None of us want to experience the frustration of spending an entire weekend planting the perfect garden only to find that our curious canines or kitties have uprooted a good portion of our work a short time later. Let’s be honest – dogs will be dogs and cats will be cats (and isn’t that why we love them?) Pet-friendly gardening takes into consideration more than just our pets’ safety. We also want to create a space that allows them to behave naturally (without wreaking havoc on our landscaping efforts). Here are some things to consider:

  • Keep them out of the garden. Some people prefer to simply fence off certain areas to make them inaccessible to pets. (Making sure, of course that any fencing does not pose a risk of entanglement.) Another option is to use natural, non-toxic substances as doggy deterrents. Possible options are dried mustard, red pepper flakes, coffee grounds, or bitter orange.
  • Make your dog a path. Many dogs love to skirt fence lines or the area along foundation of the house. Leaving a perimeter wide enough for them to patrol comfortably may prevent them from trampling your plants. Some pet parents have also found that creating a doggie path through the garden is helpful.

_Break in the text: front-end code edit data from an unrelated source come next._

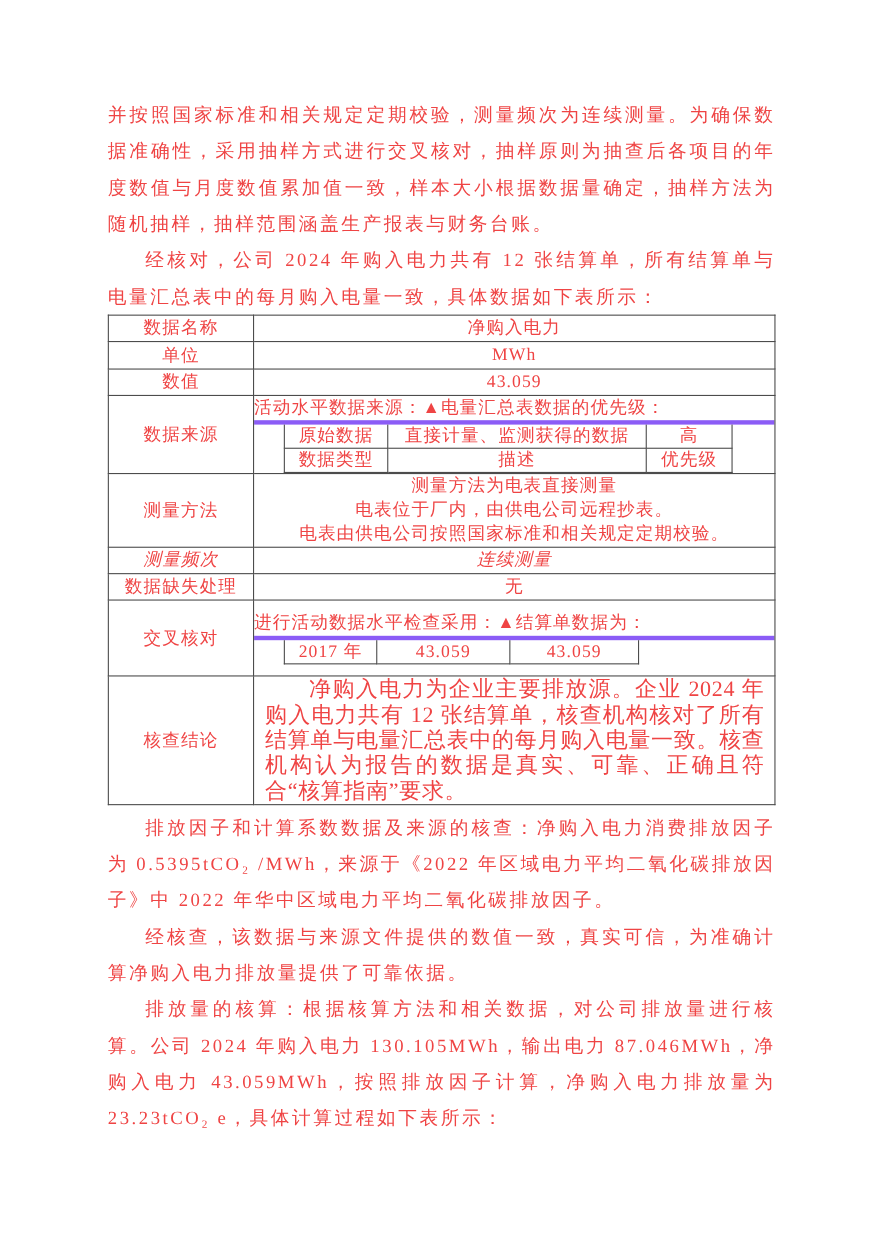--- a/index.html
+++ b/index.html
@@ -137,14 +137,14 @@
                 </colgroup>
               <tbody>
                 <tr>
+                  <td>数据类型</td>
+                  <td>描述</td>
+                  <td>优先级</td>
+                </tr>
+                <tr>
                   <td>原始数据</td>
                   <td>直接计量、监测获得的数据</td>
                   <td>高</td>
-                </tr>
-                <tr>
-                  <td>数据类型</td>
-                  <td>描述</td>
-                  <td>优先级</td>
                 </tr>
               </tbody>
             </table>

  • Consider raised bed gardening. Sometimes raising a garden bed up a foot or so is all that’s needed to discourage pets from charging through.
  • Provide a designated spot for digging. Dogs love to dig, so it’s understandable if they can’t resist the nice soft soil of a freshly planted garden. As an alternative to having all of your roses or tomatoes uprooted, provide a spot where digging is encouraged. You may have to get the ball rolling by allowing your dog to watch while you bury a tempting treat and then encouraging him to go uncover it. Eventually he should catch on.
  • Prevent lawn burn. As much as we love our dogs, we don’t love what they do to our grass. For most dog owners, brown patches scattered around the lawn are a fact of life. You could control this by confining your dog to a specific area of the yard. Or you could try Dog Rocks, a natural, pet friendly product that makes dog urine grass-friendly by neutralizing the nitrates it contains.

When it comes to gardening you can have it all – a beautiful yard and happy, healthy pets. Pet-friendly gardening may take a little extra research and effort, but your pets, and your plants, will thank you for it.